- Born: Ekaterina Mikhailovna Shabelskaya Moscow, Russia
- Citizenship: Russian
- Scientific career
- Fields: psychology

= Ekaterina Shabelskaya =

Russian psychologist

Ekaterina Mikhailovna Shabelskaya is a Russian psychologist, systemic family therapist, emotionally focused therapist, and supervisor. She is the founder and director of a psychological center in Zhukovka and serves as the head of the Student Counseling Service at the Center for Systemic Family Therapy (CSFT).

== Biography and education ==

In 2006, Shabelskaya graduated from the Moscow State University of Economics, Statistics and Informatics (MESI) with a degree in management.

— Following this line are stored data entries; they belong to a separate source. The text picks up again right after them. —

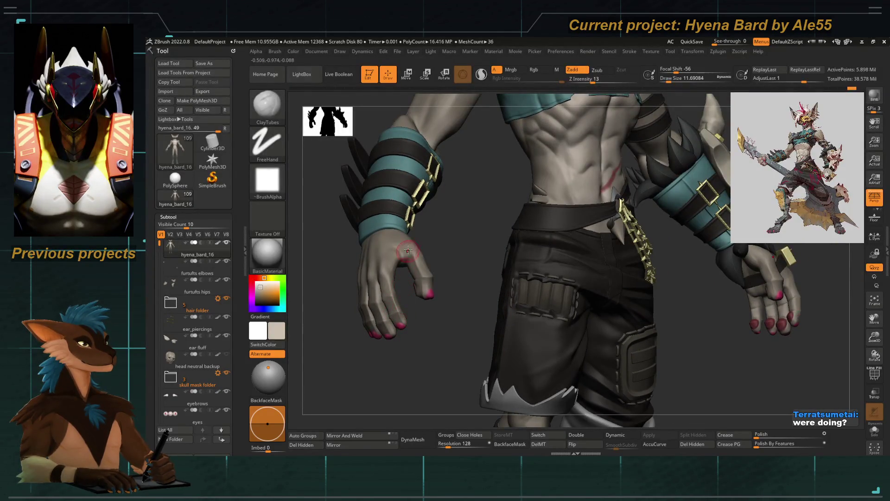
mouse_move(403, 262)
alt+mouse_down()
mouse_move(389, 285)
mouse_move(373, 267)
mouse_move(373, 318)
alt+mouse_up()
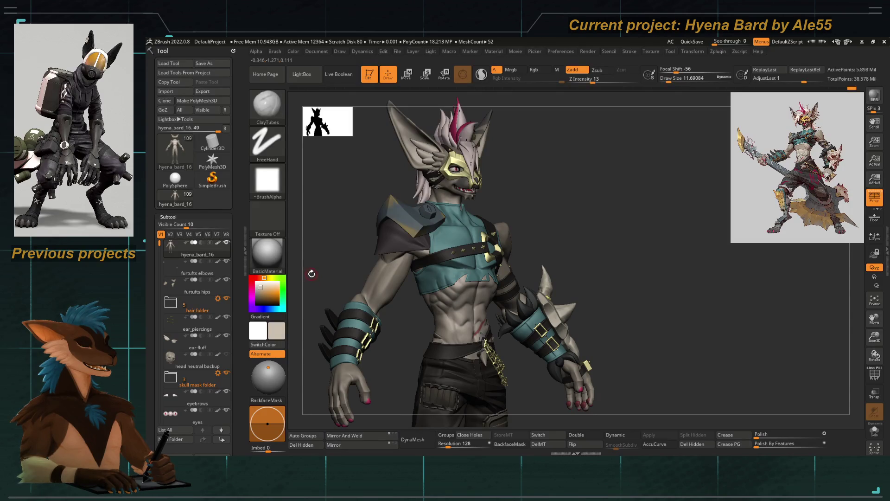
Solo the body, hide its polypaint, and show PolyFrame at a lower subdivision level.
drag(311, 274, 841, 411)
click(873, 428)
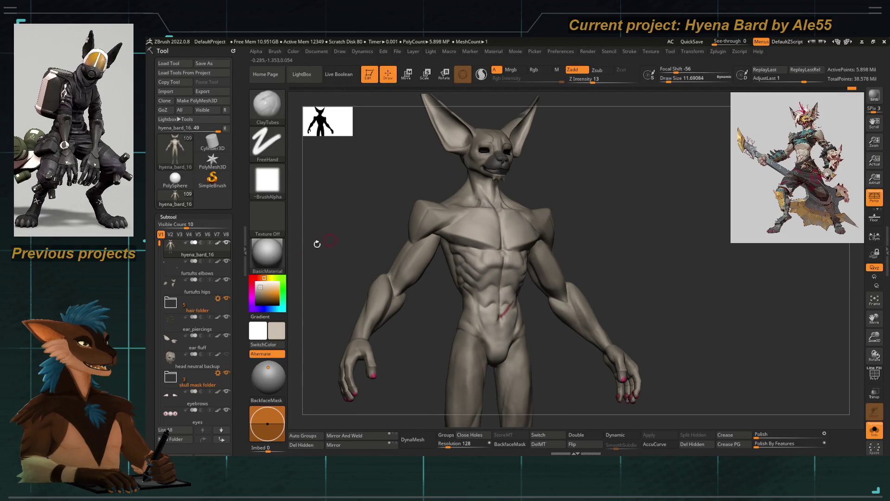
click(218, 243)
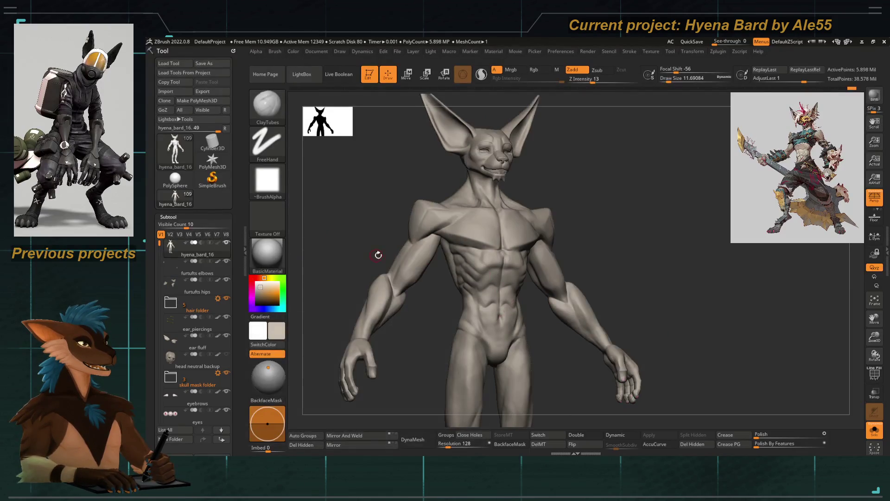
key(shift+d)
key(shift+d)
key(shift+d)
key(shift+f)
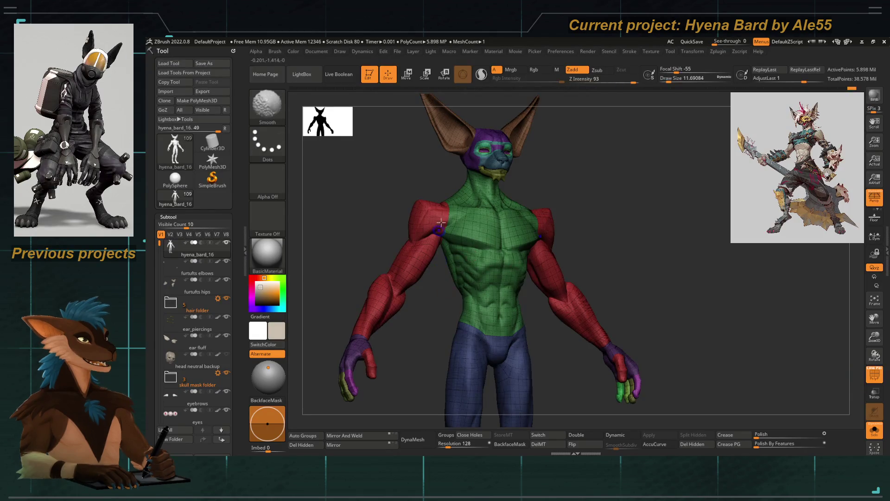
scroll(481, 154, up, 5)
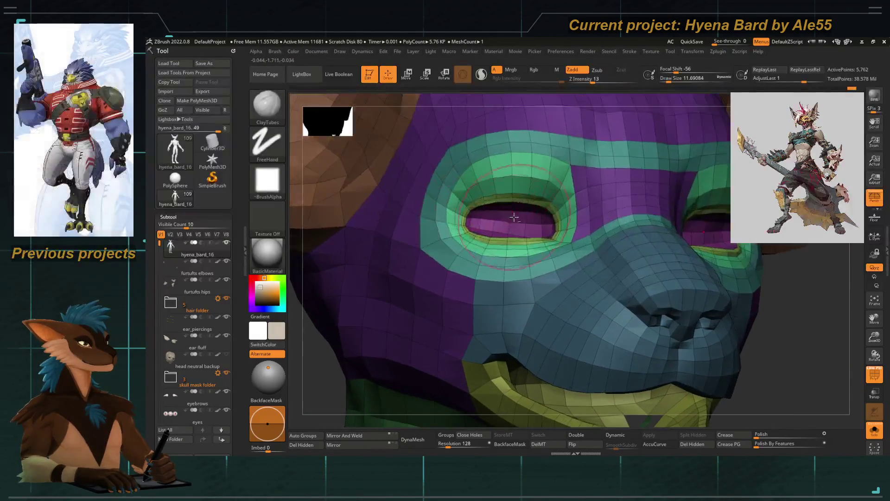
Sculpt the upper eyelid edge with ClayTubes from a front view of the head.
shift+right_drag(517, 203, 330, 320)
scroll(504, 209, up, 3)
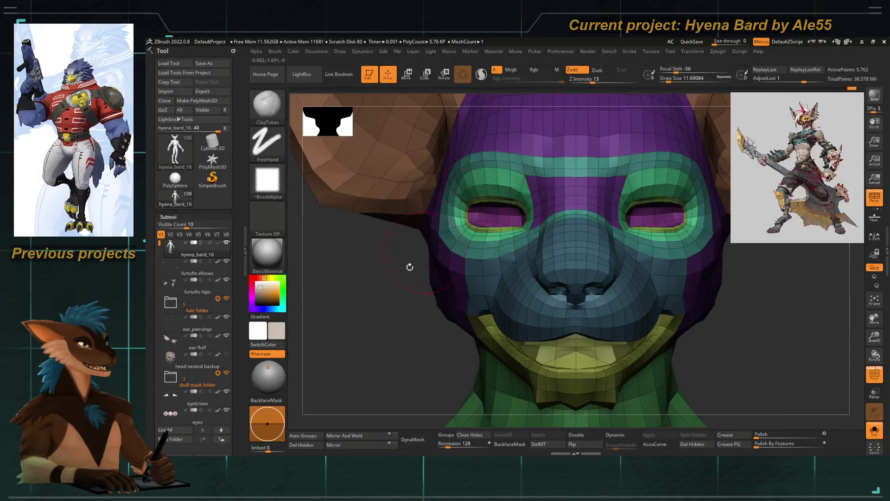
scroll(444, 236, up, 4)
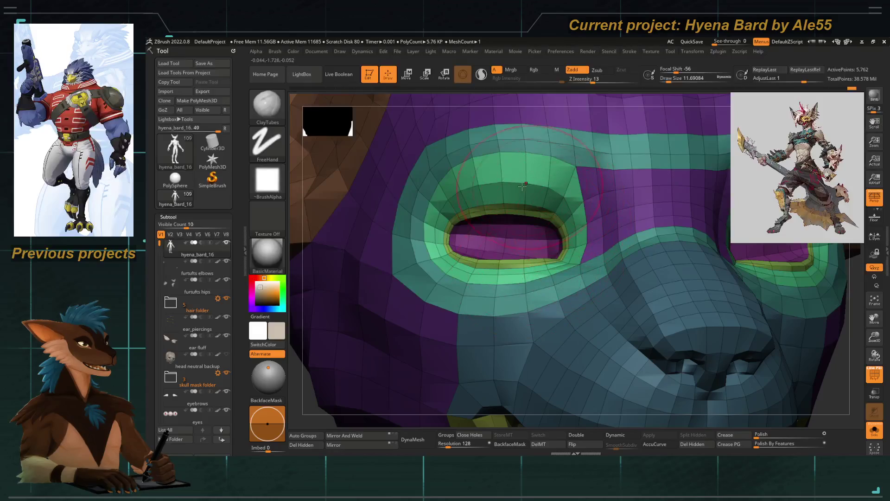
right_drag(482, 177, 536, 215)
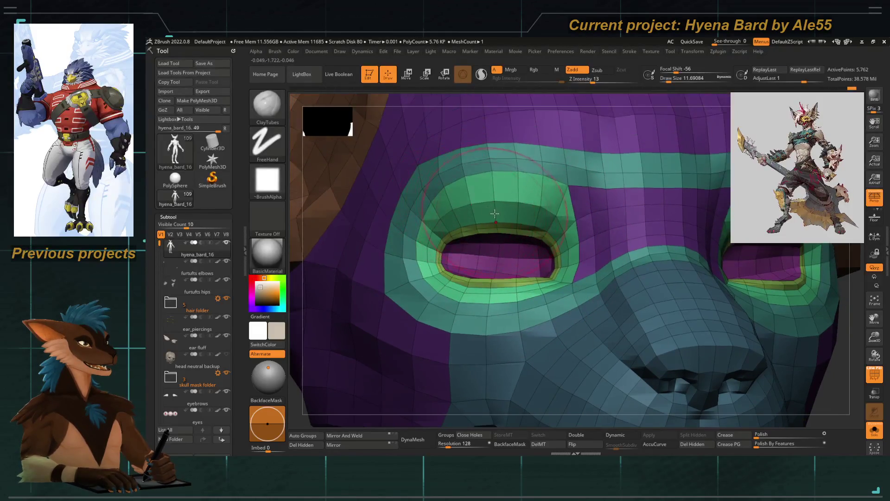
mouse_move(536, 214)
mouse_down()
mouse_move(519, 197)
mouse_move(492, 193)
mouse_move(495, 238)
mouse_up()
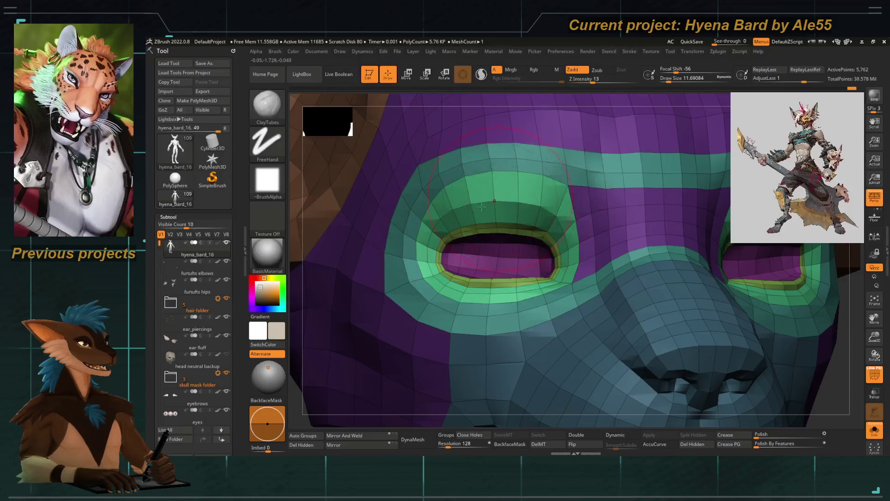
Orbit around the head and purple head cap to check the eyelid shape.
mouse_move(482, 207)
right_down()
mouse_move(351, 343)
mouse_move(489, 354)
mouse_move(469, 306)
mouse_move(483, 252)
right_up()
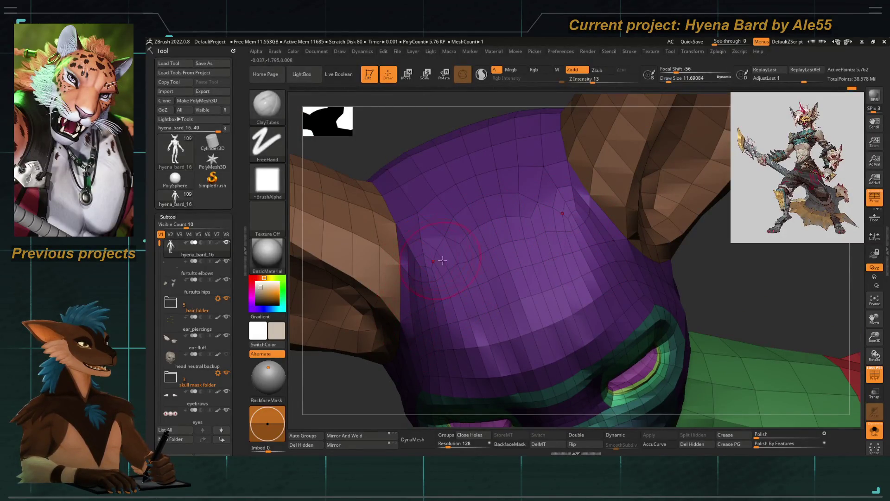
right_drag(463, 286, 485, 263)
right_drag(389, 373, 476, 264)
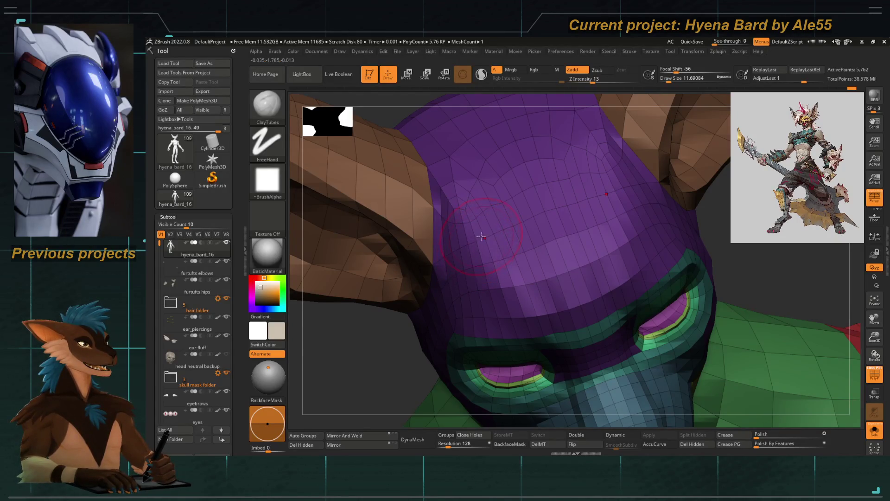
mouse_move(480, 212)
right_down()
mouse_move(482, 268)
mouse_move(510, 260)
mouse_move(495, 263)
right_up()
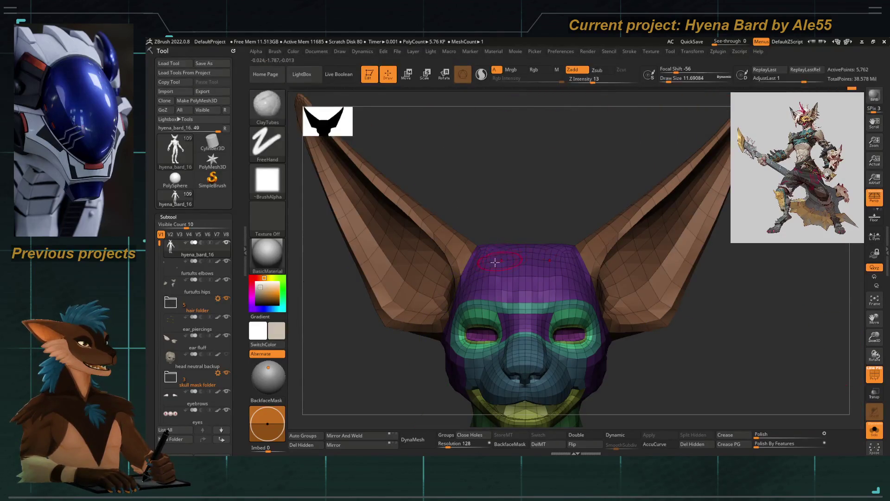
right_drag(495, 209, 498, 221)
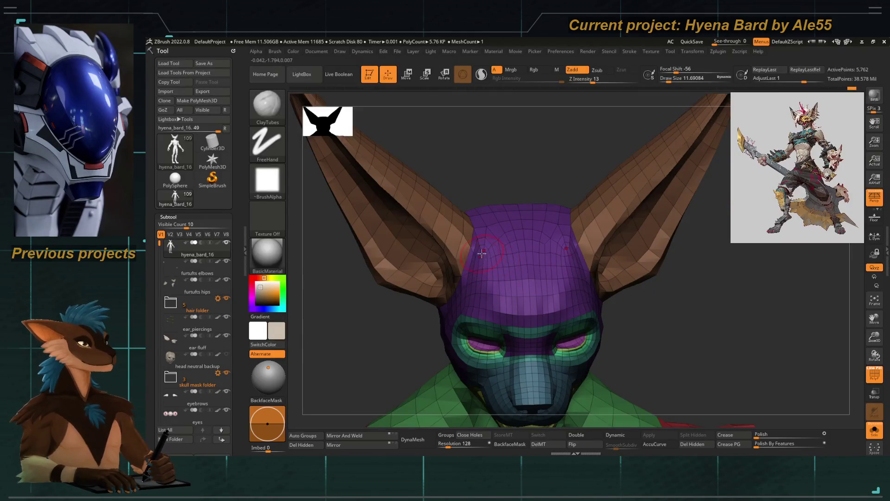
mouse_move(483, 185)
right_down()
mouse_move(530, 213)
mouse_move(536, 234)
right_up()
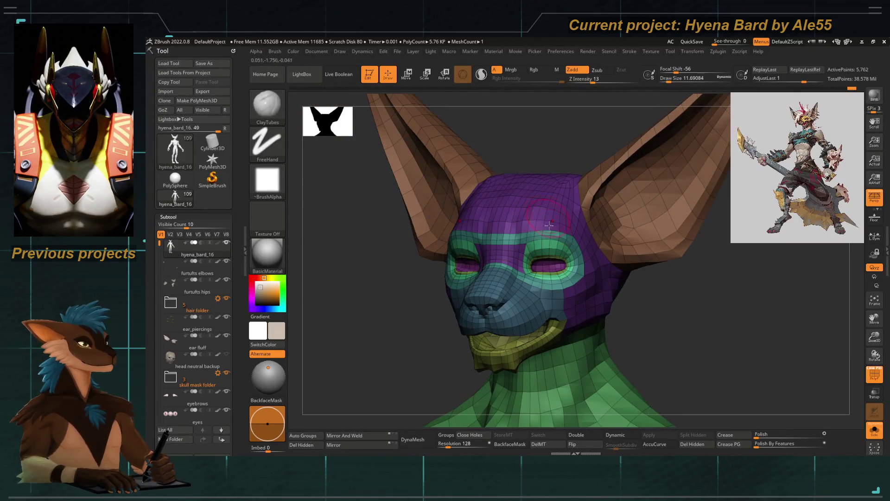
mouse_move(538, 190)
right_down()
mouse_move(514, 146)
mouse_move(493, 241)
right_up()
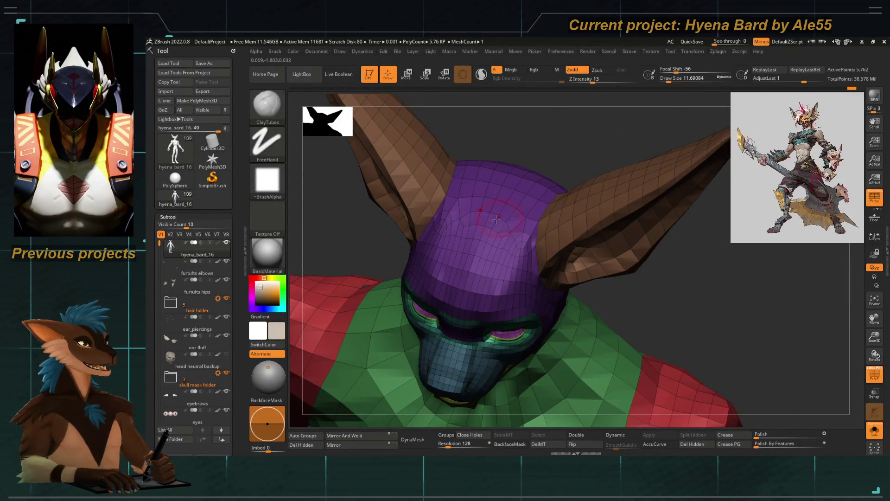
mouse_move(486, 212)
right_down()
mouse_move(400, 204)
mouse_move(442, 218)
mouse_move(458, 346)
mouse_move(478, 271)
mouse_move(424, 305)
right_up()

In 2011, she graduated from the Humanitarian Institute in Moscow with a degree in psychology, qualifying as a psychologist and psychology instructor.

In 2014, she completed professional retraining in Systemic Family Psychotherapy at the National Research University Higher School of Economics (HSE).

In 2018, she completed the "Theory and Practice of Systemic Family Psychotherapy" program at the Center for Systemic Family Therapy, qualifying as a systemic family therapist and emotionally focused therapist. She also obtained international certification in accordance with the standards of the International Centre for Excellence in Emotionally Focused Therapy (ICEEFT).

== Professional career ==

Shabelskaya specializes in systemic family psychotherapy, emotionally focused therapy, and psychological counseling for individuals, couples, and families.

She maintains a private practice and provides counseling to individuals, couples, families, business executives, and professional athletes.

She is the founder and director of a psychological center in Zhukovka, Moscow Oblast. At the Center for Systemic Family Therapy, she serves as the head of the Student Counseling Service.

Shabelskaya is a member of the editorial board of the scientific and practical online journal Psychology and Family Psychotherapy.

She has appeared as a psychology expert in Russian media and has contributed articles to publications including Psychologies, Marie Claire, Hello!, and Parents. She also participated in discussions on the draft federal law "On the Foundations of the Regulation of Psychological Activity in the Russian Federation."